Clinical Skills - Applying Electrodes for a 12 lead EKG


How to apply electrodes for a 12 lead EKG.

Full Transcript: Clinical Skills - Applying Electrodes for a 12 lead EKG

Hi, I'm Ellis with Level Up RN. In this video, I'll be demonstrating how to place electrodes for a 12-lead EKG. I'll be using the rules that we've got on our clinical nursing skills deck. So if you have this deck, grab this card, and you can follow along with me. If you don't have the deck and you're interested in getting one, you can pop over to

Just a few notes of clarification before we begin. I did say that you can use the nipple line as a guide for your placement, but never rely wholly on it. You should be feeling for the intercostal spaces. For example, V3 is in fact between V2 and 4, of course, but it needs to be on an intercostal space, not just randomly in between those two leads. Also, when we're placing our limb electrodes, they should be at the same level, I suppose. So I should not place electrodes on the arms at the wrist and the electrodes for the legs at the hips, right? If I'm going to use the wrist placement for some reason, I should use the ankle placement for some reason. And again, I don't want to put them on the actual bone itself, but I do want them to be on the same plane, if that makes sense.

Place the electrodes onto my patient's chest. This is pretty straightforward. So first, I'm going to ask him if I can expose his chest. So I'm going to say, "If you don't mind, I'm going to pull your gown down temporarily." We're going to need to see at least to about there. We'll also need to pull up his gown a bit to put our lower leads. So I usually just pull it up from the bottom like this. So your leads are all labeled V1 through V6. So I need to rifle through them and find V1. V1 is going to be placed on the right. And when I say left and right, I mean his left and right. So don't forget I'm working with the patient's left and right. So I'm going to do the right fourth intercostal space onto the right of the sternum. For V2, it'll be the exact same but on the left of the sternum. I'm going to skip to V4 because V4 is the fifth intercostal space mid clavicular line on that left side. So V4 would be about here. And I'll go back to that V3, which is literally just between those two. So I'll go ahead and tab those ones. This is V3. Here's V2. Honestly, 60% of this skill is just untangling lines. V4. And kind of like how I skipped before, I'm going to skip again. Instead of doing V5, I like to go ahead and place V6 because it's mid axillary, so right in the middle of the armpit. So that's V6. And V5 is in between V4 and V6.

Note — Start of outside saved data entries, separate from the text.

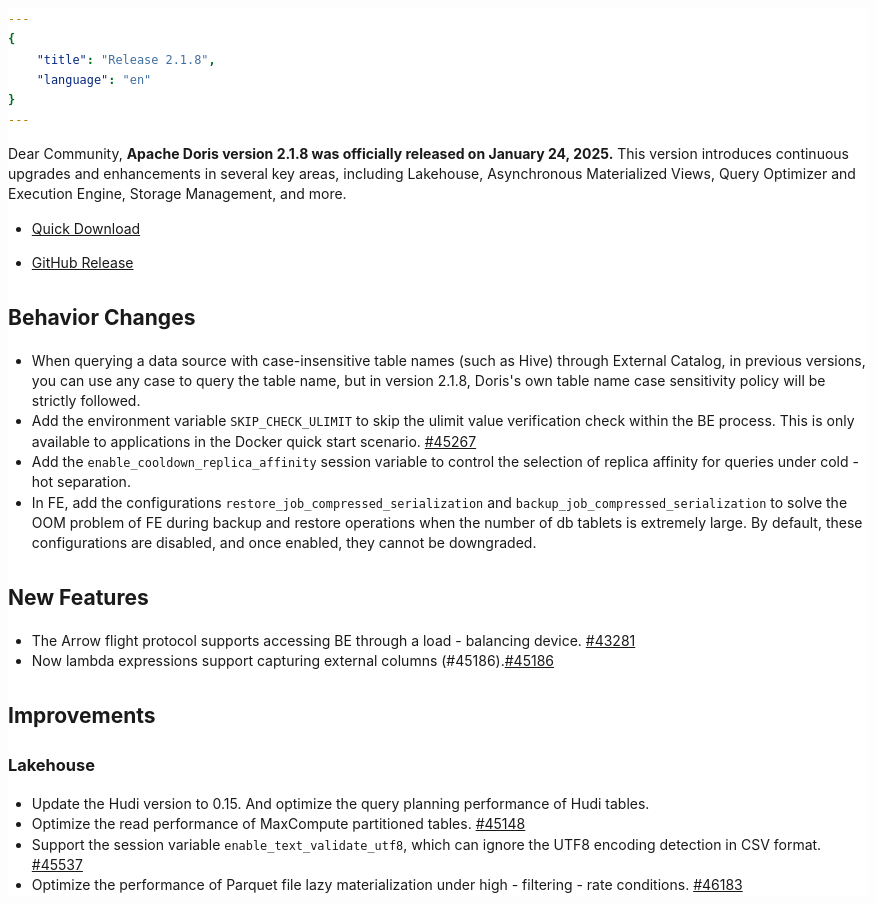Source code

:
 ```yaml
---
{
    "title": "Release 2.1.8",
    "language": "en"
}
---
```




Dear Community, **Apache Doris version 2.1.8 was officially released on January 24, 2025.** This version introduces continuous upgrades and enhancements in several key areas, including Lakehouse, Asynchronous Materialized Views, Query Optimizer and Execution Engine, Storage Management, and more.

- [Quick Download](https://doris.apache.org/download)

- [GitHub Release](https://github.com/apache/doris/releases/tag/2.1.8-rc01)

## Behavior Changes

- When querying a data source with case-insensitive table names (such as Hive) through External Catalog, in previous versions, you can use any case to query the table name, but in version 2.1.8, Doris's own table name case sensitivity policy will be strictly followed.
- Add the environment variable `SKIP_CHECK_ULIMIT` to skip the ulimit value verification check within the BE process. This is only available to applications in the Docker quick start scenario. [#45267](https://github.com/apache/doris/pull/45267)
- Add the `enable_cooldown_replica_affinity` session variable to control the selection of replica affinity for queries under cold - hot separation.
- In FE, add the configurations `restore_job_compressed_serialization` and `backup_job_compressed_serialization` to solve the OOM problem of FE during backup and restore operations when the number of db tablets is extremely large. By default, these configurations are disabled, and once enabled, they cannot be downgraded.

## New Features

- The Arrow flight protocol supports accessing BE through a load - balancing device. [#43281](https://github.com/apache/doris/pull/43281)
- Now lambda expressions support capturing external columns (#45186).[#45186](https://github.com/apache/doris/pull/45186)

## Improvements

### Lakehouse

- Update the Hudi version to 0.15. And optimize the query planning performance of Hudi tables.
- Optimize the read performance of MaxCompute partitioned tables. [#45148](https://github.com/apache/doris/pull/45148)
- Support the session variable `enable_text_validate_utf8`, which can ignore the UTF8 encoding detection in CSV format. [#45537](https://github.com/apache/doris/pull/45537)
- Optimize the performance of Parquet file lazy materialization under high - filtering - rate conditions. [#46183](https://github.com/apache/doris/pull/46183)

The last part is to get my right and left arm and leg on. So I'll get my right arm and leg out because remember I'm doing the patient's right arm and leg. So I'll place a tab for the arm and the leg. And the leg doesn't technically have to be on the leg, but it does need to be lower than the umbilicus. So you may see people do it on the lower portion of the abdomen. So we'll do right arm and the right leg and the left arm and the left leg. Now the arm and leg electrodes are always the same color. And we like to say the phrase that it is smoke over fire, so I've got black over red, and air over ground, or white over green. And so even if they weren't labeled, which I think almost all facilities and companies have labeled them now, right? I have a little LA LL for left arm and left leg. It's smoke over fire and air over ground.

Now if we count the electrodes here, you'll notice I've only put on 10 electrodes, but we call this a 12-lead EKG. And that's a really common misconception of it meaning I have 12 leads. I don't actually have 12 electrodes or leads. I have 12 images or angles that are used to examine the heart when I use this machine, But I actually only have 10 physical electrodes. Once all my electrodes are placed, all I need to do is make sure that my device is turned on, and I ask my patient, "All right, if you could just breathe calmly and stay still for about 10 seconds." I want him to stay as still as possible because if he moves around and stuff, then the picture I'm going to get is going to have artifact on it which is not actually going to be what's happening with his heart. So I'm going to have him stay still for about 10 seconds, and I'll hit print. And my machine will either print it, or it might electronically transfer it to his medical record. And then I simply remove my electrodes and make sure I clean the paste off.